# PROVIDED TEXT
----
This seems to be working fine, I have been debugging this for days, but still have no luck.

I also tried to reinstall several times, but the problem reappeared stably.

Finally, I solved it by systemctl restart containerd.service on debian-node-2(work node)

Although I solved the problem, I still have a huge doubt, why can I just restart containerd?


At the same time, my master node (i.e., debian-node-1) would randomly reboot, which was very confusing to me.

It usually manifested itself in a way similar to client_loop: send disconnect: Broken pipe, which I initially thought was a problem with the ssh connection, but when I left the server alone overnight and connected again the next day, it would automatically reboot again.

I had no memory issues, and even the memory usage was not high. Command journalctl -xb -p err did not indicate any problems.

I have previously installed Vanilla Kubernetes on debian-node-1, and also installed a Kind-based k8s container. But there was no restart problem. I have already done a system reset before installing kubewarf-enhanced-k8s.

debian-node-2 (worker node) have same problem.

This is debian-node-1 and debian-node-2 summary from neofetch. The two machines are connected to the same router, which has a bypass route 192.168.2.201 set up to handle the proxy.
----
# DATA SHOWN
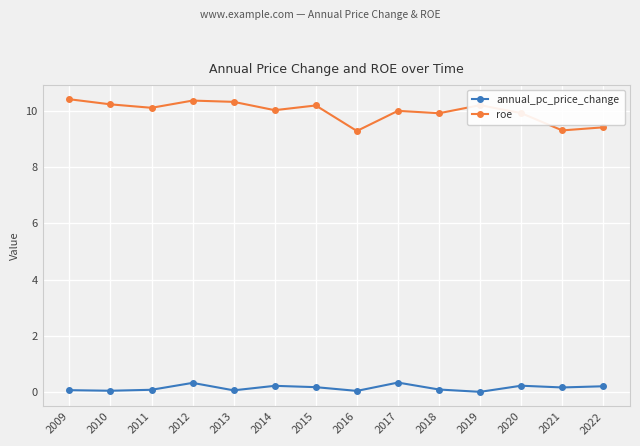

True or false: annual_pc_price_change has more than 1 points higher than both neighbors.

True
----
# EXERCISE INSTRUCTIONS
**1)** Extract the passage of the post about the Debian cluster nodes starting at "This seems to" and ending at "indicate any problems.".
**2)** Continue the post about the Debian cluster nodes from the point where it stops.

# ANSWERS TO THE TASKS
**1)**
This seems to be working fine, I have been debugging this for days, but still have no luck.

I also tried to reinstall several times, but the problem reappeared stably.

Finally, I solved it by systemctl restart containerd.service on debian-node-2(work node)

Although I solved the problem, I still have a huge doubt, why can I just restart containerd?


At the same time, my master node (i.e., debian-node-1) would randomly reboot, which was very confusing to me.

It usually manifested itself in a way similar to client_loop: send disconnect: Broken pipe, which I initially thought was a problem with the ssh connection, but when I left the server alone overnight and connected again the next day, it would automatically reboot again.

I had no memory issues, and even the memory usage was not high. Command journalctl -xb -p err did not indicate any problems.

**2)**
root@debian-node-1:~# neofetch
       _,met$$$$$gg.          root@debian-node-1
    ,g$$$$$$$$$$$$$$$P.       ------------------
  ,g$$P"     """Y$$.".        OS: Debian GNU/Linux 12 (bookworm) x86_64
 ,$$P'              `$$$.     Host: UM480XT
',$$P       ,ggs.     `$$b:   Kernel: 6.1.0-21-amd64
`d$$'     ,$P"'   .    $$$    Uptime: 1 hour
 $$P      d$'     ,    $$P    Packages: 573 (dpkg)
 $$:      $$.   -    ,d$$'    Shell: bash 5.2.15
 $$;      Y$b._   _,d$P'      CPU: AMD Ryzen 7 4800H with Radeon Graphics (16) @ 2.900GHz
 Y$$.    `.`"Y$$$$P"'         GPU: AMD ATI 04:00.0 Renoir
 `$$b      "-.__              Memory: 1494MiB / 31529MiB
  `Y$$
   `Y$$.
     `$$b.
       `Y$$b.
          `"Y$b._
              `"""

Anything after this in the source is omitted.